[WRITTEN INSTRUCTION A]
Repeat word for word the part of the passage on boundaries that begins at the words "I realize the" and stops after "Bestow wisdom. Amen.".

[TEXT PASSAGE]
= = =

But we weren’t done, and so she took herself just a few paces—and turned away.⁣ She knew if she stayed, she’d get disagreeable. She knew she’d feel unheard and angry...⁣

And so she summoned some deep wisdom and stepped away.⁣

Sometimes, what people call “cancel culture” is really just the establishment of healthy boundaries. So that love and relationship can survive.⁣

Here is the difference:⁣

Cancelling someone causes intentional harm. It is designed to delete their personhood. It lacks empathy and love. If it were a sound, it would shriek and cackle.⁣

Boundary setting, on the other hand, seeks the greatest good for all. It recognizes that human weakness can only carry so much weight before it fails. Can only take so much trauma, stress, sorrow, or abuse. It steps away with the hope of reconciliation. If it had a sound, it might sound like prayers of trust mingled with tears.⁣

Boundaries can appear to some like canceling... but they are ultimately oriented toward hope.⁣ My daughter is fiery. And yet even at the age of 7, she understands these things innately. If the soul could talk...⁣

“I do not like what you are doing. It is hurting me. I am frustrated and don’t like you right now. And I need a moment.”⁣

She wasn’t hardened to us... she was sensitive to us. And protective. Of herself. Of a beloved relationship.⁣

I realize the comparison is imperfect and incomplete. But sometimes things are simpler than we make them.⁣ If you need space from certain people right now, it’s probably okay to take a moment away. Let your tears fall and your disappointment work itself out through prayer and busyness...⁣

And maybe it won’t be long before you can loosen the boundaries a little. Maybe remove them entirely. Or...⁣

Perhaps division is the only way to allow everyone to heal. It might be a humiliation to you. Misunderstood. But only you know what you can carry. All paths are hard. But not all lead to healing.⁣

Come Holy Spirit. Bestow wisdom. Amen.

= = =

[TASK INPUT]
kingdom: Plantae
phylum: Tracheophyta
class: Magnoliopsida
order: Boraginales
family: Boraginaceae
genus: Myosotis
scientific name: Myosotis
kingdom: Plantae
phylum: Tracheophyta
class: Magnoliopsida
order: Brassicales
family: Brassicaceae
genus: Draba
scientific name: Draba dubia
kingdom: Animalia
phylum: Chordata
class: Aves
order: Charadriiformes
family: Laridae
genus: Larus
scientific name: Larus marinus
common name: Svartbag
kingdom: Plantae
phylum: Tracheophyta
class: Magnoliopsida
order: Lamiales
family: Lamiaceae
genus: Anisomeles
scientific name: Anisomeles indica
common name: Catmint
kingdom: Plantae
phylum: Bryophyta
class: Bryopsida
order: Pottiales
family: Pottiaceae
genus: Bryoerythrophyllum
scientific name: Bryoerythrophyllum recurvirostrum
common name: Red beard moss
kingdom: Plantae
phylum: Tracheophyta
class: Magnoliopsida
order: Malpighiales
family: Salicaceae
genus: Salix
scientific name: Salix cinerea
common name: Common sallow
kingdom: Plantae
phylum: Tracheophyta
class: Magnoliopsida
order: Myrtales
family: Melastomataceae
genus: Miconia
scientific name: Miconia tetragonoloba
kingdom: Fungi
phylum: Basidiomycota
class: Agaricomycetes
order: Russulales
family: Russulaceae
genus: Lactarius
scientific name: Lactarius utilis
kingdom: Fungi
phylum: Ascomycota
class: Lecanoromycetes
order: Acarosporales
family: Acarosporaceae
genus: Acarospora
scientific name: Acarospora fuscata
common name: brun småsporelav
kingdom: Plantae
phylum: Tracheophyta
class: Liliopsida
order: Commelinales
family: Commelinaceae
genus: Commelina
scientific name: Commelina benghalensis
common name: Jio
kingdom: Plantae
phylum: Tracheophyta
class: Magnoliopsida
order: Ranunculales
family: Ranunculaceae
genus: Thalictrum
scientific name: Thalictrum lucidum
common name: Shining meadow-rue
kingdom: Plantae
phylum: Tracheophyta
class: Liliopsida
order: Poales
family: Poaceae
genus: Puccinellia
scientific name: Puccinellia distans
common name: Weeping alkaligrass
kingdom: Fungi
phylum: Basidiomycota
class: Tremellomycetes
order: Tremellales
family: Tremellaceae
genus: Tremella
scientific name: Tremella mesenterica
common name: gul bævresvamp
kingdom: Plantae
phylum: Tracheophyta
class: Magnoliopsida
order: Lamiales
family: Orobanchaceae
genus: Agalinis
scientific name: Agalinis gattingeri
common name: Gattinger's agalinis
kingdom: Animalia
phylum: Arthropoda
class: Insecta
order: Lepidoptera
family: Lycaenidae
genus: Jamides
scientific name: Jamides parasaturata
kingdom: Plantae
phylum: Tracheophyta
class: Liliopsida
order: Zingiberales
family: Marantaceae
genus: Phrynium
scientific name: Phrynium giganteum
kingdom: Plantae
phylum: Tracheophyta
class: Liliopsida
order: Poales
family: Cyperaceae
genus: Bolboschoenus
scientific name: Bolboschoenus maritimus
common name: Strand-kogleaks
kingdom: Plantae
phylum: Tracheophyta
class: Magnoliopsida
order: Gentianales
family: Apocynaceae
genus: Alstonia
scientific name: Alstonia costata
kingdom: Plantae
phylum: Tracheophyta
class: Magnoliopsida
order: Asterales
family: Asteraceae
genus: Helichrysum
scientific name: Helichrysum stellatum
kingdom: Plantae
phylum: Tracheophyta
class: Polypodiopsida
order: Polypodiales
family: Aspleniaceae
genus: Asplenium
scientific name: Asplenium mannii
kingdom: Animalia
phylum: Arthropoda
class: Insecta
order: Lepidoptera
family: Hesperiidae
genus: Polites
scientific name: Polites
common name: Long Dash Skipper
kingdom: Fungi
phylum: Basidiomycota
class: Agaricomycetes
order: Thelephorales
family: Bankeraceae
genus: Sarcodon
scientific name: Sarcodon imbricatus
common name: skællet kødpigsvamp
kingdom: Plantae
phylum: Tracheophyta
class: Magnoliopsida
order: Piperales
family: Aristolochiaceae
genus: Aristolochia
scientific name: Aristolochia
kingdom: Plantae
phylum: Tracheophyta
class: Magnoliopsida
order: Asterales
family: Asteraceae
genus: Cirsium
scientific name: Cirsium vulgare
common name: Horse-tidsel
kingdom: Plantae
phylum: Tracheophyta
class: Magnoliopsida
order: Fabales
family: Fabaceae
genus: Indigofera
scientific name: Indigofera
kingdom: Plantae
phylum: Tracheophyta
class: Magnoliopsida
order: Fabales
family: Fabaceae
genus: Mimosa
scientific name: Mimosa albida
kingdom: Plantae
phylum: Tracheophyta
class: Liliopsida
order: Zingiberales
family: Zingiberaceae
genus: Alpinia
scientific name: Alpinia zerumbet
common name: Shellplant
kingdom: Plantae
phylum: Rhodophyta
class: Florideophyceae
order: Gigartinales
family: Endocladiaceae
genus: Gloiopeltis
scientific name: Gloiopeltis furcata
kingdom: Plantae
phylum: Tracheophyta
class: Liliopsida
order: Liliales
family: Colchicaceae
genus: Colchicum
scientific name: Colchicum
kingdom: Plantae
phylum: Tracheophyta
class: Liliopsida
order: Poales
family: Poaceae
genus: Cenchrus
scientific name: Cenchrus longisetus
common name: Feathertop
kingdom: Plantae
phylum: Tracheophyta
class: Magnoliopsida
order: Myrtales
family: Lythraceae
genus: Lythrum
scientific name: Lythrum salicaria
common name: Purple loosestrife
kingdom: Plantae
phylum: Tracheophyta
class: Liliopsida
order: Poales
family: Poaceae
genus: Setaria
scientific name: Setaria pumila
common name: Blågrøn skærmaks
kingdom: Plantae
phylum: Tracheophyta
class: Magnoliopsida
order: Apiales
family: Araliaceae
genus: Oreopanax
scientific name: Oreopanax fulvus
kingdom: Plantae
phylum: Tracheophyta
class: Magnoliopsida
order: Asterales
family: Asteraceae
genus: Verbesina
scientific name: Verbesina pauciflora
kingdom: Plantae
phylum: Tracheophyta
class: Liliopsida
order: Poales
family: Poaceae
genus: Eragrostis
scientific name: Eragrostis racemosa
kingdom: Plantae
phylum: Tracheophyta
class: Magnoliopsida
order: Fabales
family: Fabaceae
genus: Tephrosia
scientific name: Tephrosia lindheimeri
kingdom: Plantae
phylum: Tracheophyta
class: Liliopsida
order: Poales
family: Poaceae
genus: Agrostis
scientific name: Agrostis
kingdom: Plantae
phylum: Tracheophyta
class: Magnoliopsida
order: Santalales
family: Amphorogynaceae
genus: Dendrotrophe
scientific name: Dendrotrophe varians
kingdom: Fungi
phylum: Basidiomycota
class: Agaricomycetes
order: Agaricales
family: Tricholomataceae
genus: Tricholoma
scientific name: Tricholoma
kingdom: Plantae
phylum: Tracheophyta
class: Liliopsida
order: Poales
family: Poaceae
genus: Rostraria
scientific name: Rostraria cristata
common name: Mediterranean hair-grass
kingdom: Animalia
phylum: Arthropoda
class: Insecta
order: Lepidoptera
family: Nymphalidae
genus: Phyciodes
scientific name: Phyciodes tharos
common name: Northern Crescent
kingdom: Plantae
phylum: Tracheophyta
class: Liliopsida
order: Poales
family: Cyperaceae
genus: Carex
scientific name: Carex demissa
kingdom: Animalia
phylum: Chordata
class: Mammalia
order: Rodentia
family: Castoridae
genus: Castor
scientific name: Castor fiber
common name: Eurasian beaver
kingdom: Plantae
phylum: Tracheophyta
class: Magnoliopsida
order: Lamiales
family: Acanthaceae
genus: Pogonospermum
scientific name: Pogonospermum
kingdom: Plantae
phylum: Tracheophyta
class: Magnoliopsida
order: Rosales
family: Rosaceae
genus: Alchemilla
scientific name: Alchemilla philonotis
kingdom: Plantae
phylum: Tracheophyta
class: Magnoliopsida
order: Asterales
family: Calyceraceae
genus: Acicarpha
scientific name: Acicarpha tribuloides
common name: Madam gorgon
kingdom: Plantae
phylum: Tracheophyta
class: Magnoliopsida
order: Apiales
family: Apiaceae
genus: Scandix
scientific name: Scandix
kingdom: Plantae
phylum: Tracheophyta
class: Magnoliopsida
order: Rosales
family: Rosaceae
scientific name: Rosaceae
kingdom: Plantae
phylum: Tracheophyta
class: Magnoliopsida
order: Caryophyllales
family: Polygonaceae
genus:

= = =

[WRITTEN INSTRUCTION B]
Reproduce exactly the lines of the entries above, beginning at the line that has "genus: Acicarpha" and stopping after the final line of the entries.

[RESPONSE A]
I realize the comparison is imperfect and incomplete. But sometimes things are simpler than we make them.⁣ If you need space from certain people right now, it’s probably okay to take a moment away. Let your tears fall and your disappointment work itself out through prayer and busyness...⁣

And maybe it won’t be long before you can loosen the boundaries a little. Maybe remove them entirely. Or...⁣

Perhaps division is the only way to allow everyone to heal. It might be a humiliation to you. Misunderstood. But only you know what you can carry. All paths are hard. But not all lead to healing.⁣

Come Holy Spirit. Bestow wisdom. Amen.

[RESPONSE B]
genus: Acicarpha
scientific name: Acicarpha tribuloides
common name: Madam gorgon
kingdom: Plantae
phylum: Tracheophyta
class: Magnoliopsida
order: Apiales
family: Apiaceae
genus: Scandix
scientific name: Scandix
kingdom: Plantae
phylum: Tracheophyta
class: Magnoliopsida
order: Rosales
family: Rosaceae
scientific name: Rosaceae
kingdom: Plantae
phylum: Tracheophyta
class: Magnoliopsida
order: Caryophyllales
family: Polygonaceae
genus:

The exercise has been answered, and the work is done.